Une scène de jurements, dans laquelle Rubé jouait le principal rôle, suivit cet incident. Sa colère était doublement motivée. Les fusils de munition furent voués à tous les diables, et comme le vieux trappeur était inquiet de la blessure reçue par sa jument, les fichues ganaches à l'œil de travers reçurent une large part de ses anathèmes. Le mustang cependant n'avait pas essuyé de dommage sérieux, et, quand Rubé eut vérifié le fait, le bouillonnement sonore de sa colère s'apaisa dans un sourd grognement et finit par cesser tout à fait. Aucun symptôme ne donnait à croire qu'il y eût encore d'autres sauvages dans les environs, les chasseurs s'occupèrent immédiatement de satisfaire leur faim. Les feux furent allumés, et un plantureux repas de viande de buffalo permit à tout le monde de se refaire. Après le repas, on tint conseil. Il fut convenu qu'on se dirigerait vers la vieille Mission que l'on savait être à dix milles tout au plus de distance.
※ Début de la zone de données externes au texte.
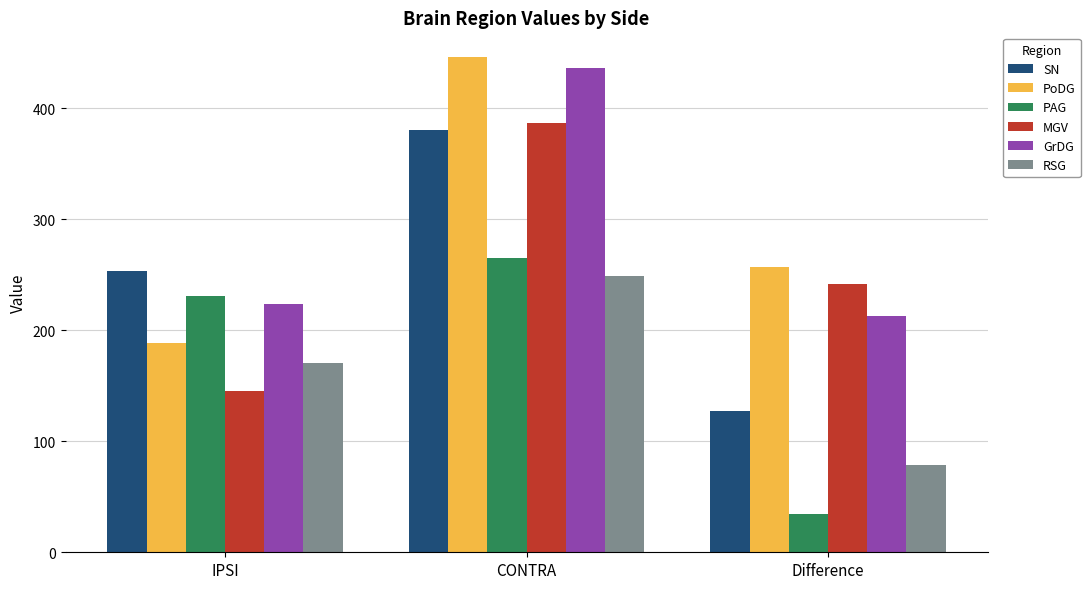

What value does the PAG series have at Difference?

34.3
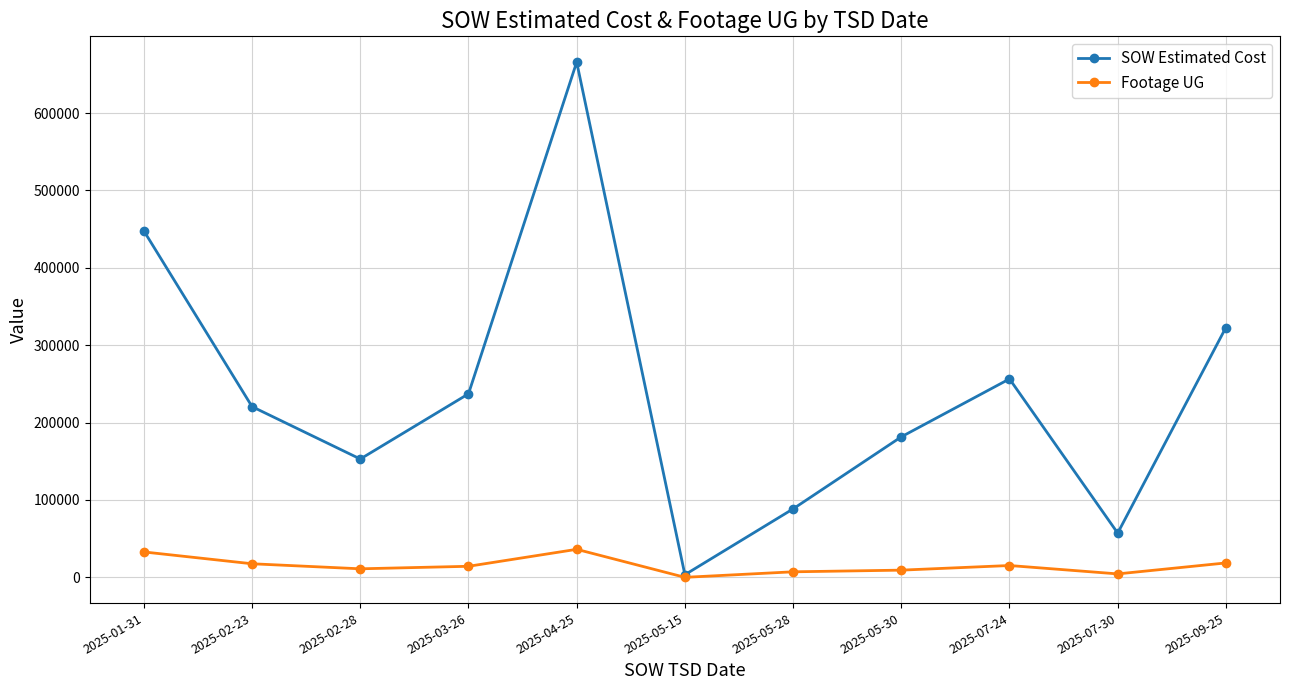

Which series has the largest total across all categories?

SOW Estimated Cost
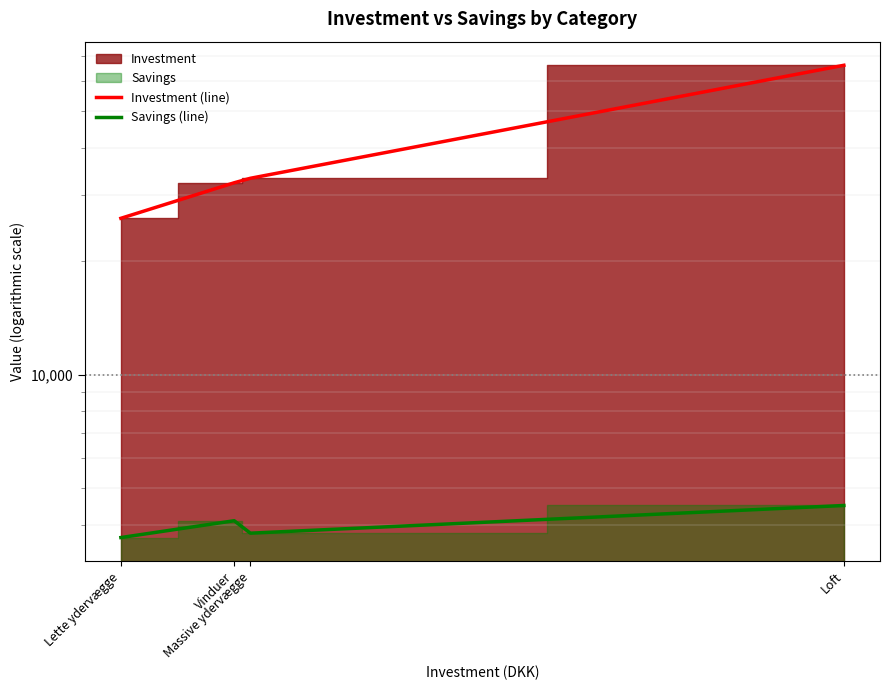

True or false: Investment (line) and Savings (line) cross at least once.

False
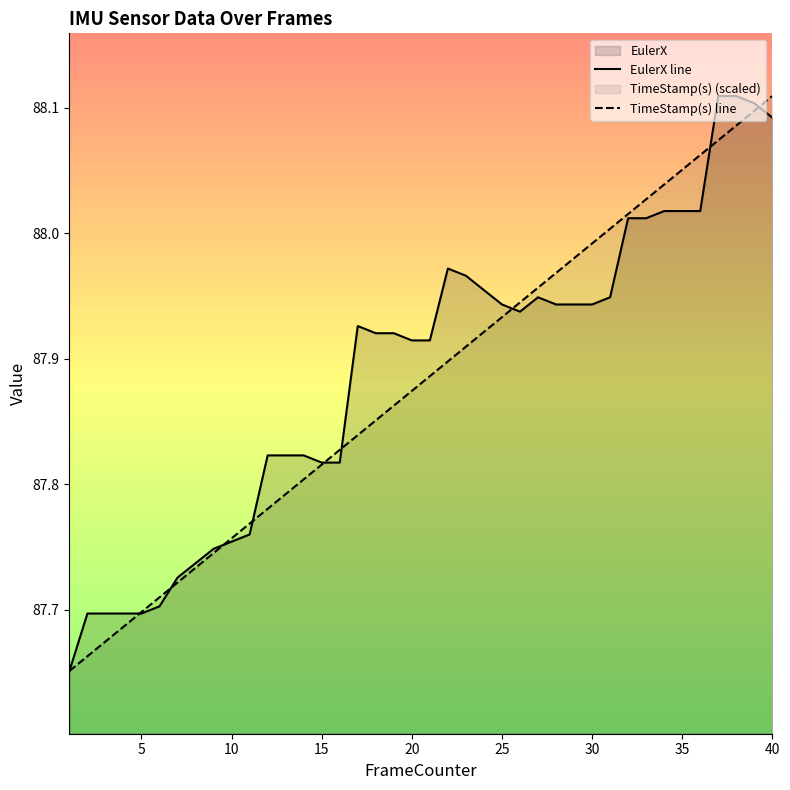

Is the value of EulerX line at 25 greater than the value of TimeStamp(s) line at 10?

Yes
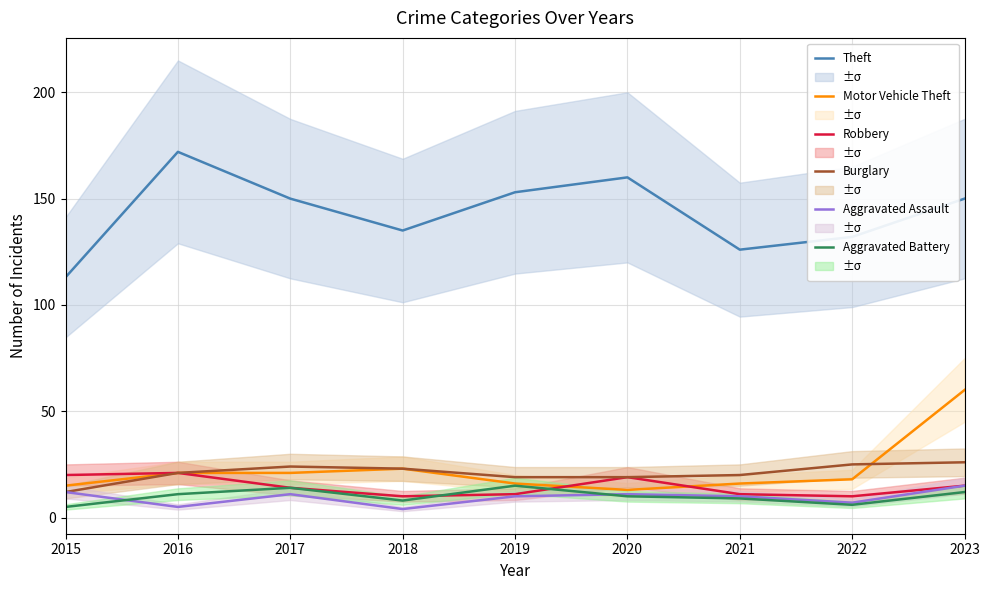

Which series has the largest range (max minus min)?

Theft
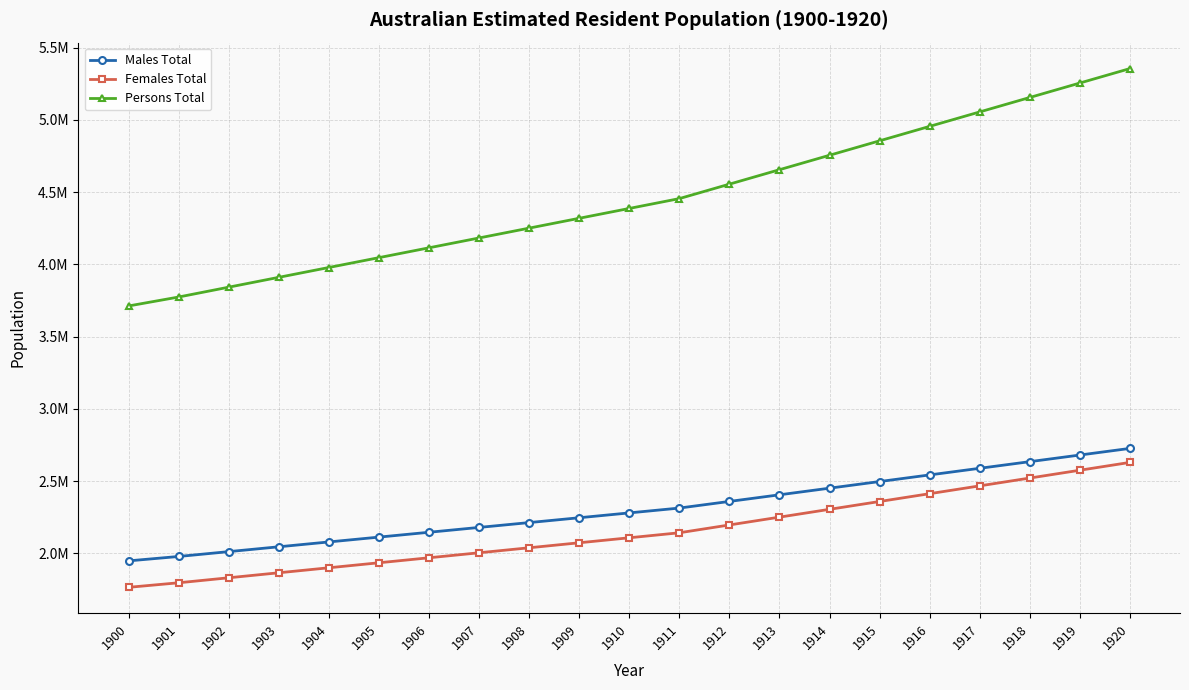

True or false: Females Total and Persons Total intersect in this chart.

False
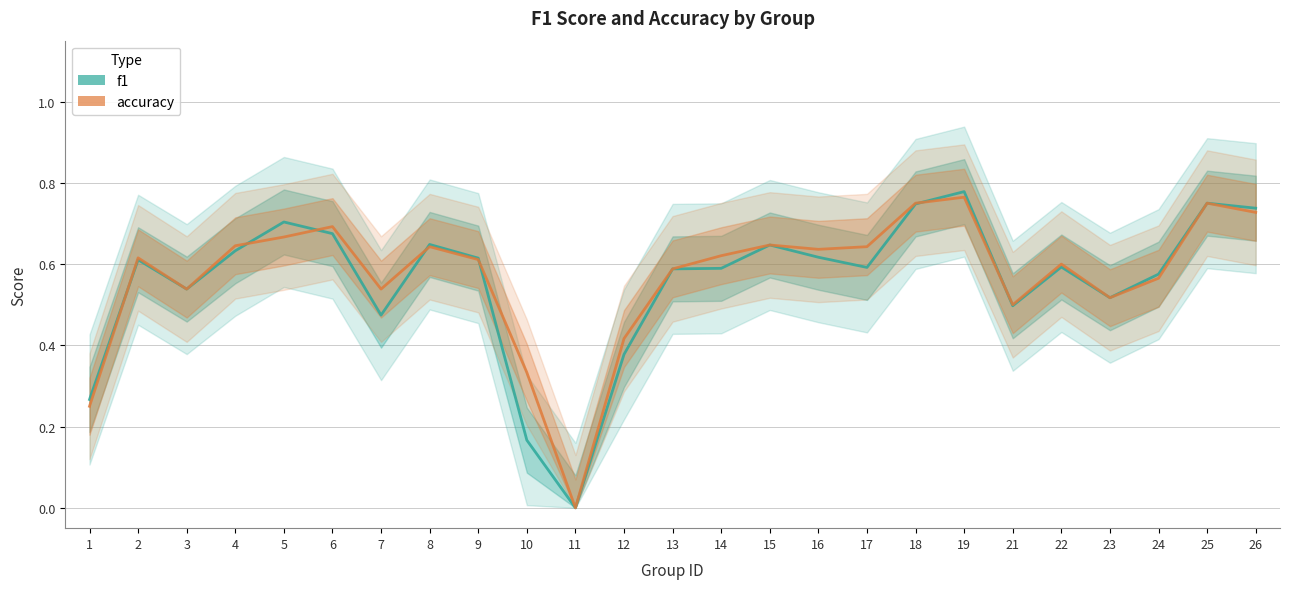

Where is the first local maximum for f1?

2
Là, nous pourrions tenir facilement en cas d'attaque de la part de la tribu des Coyoteros, à laquelle les trois sauvages tués appartenaient. Au dire de presque tous, nous devions nous attendre à être suivis par cette tribu, et à l'avoir sur notre dos avant que nous eussions pu quitter les ruines. Les buffalos furent lestement dépouillés, la chair empaquetée, et, prenant notre course à l'ouest, nous nous dirigeâmes vers la Mission.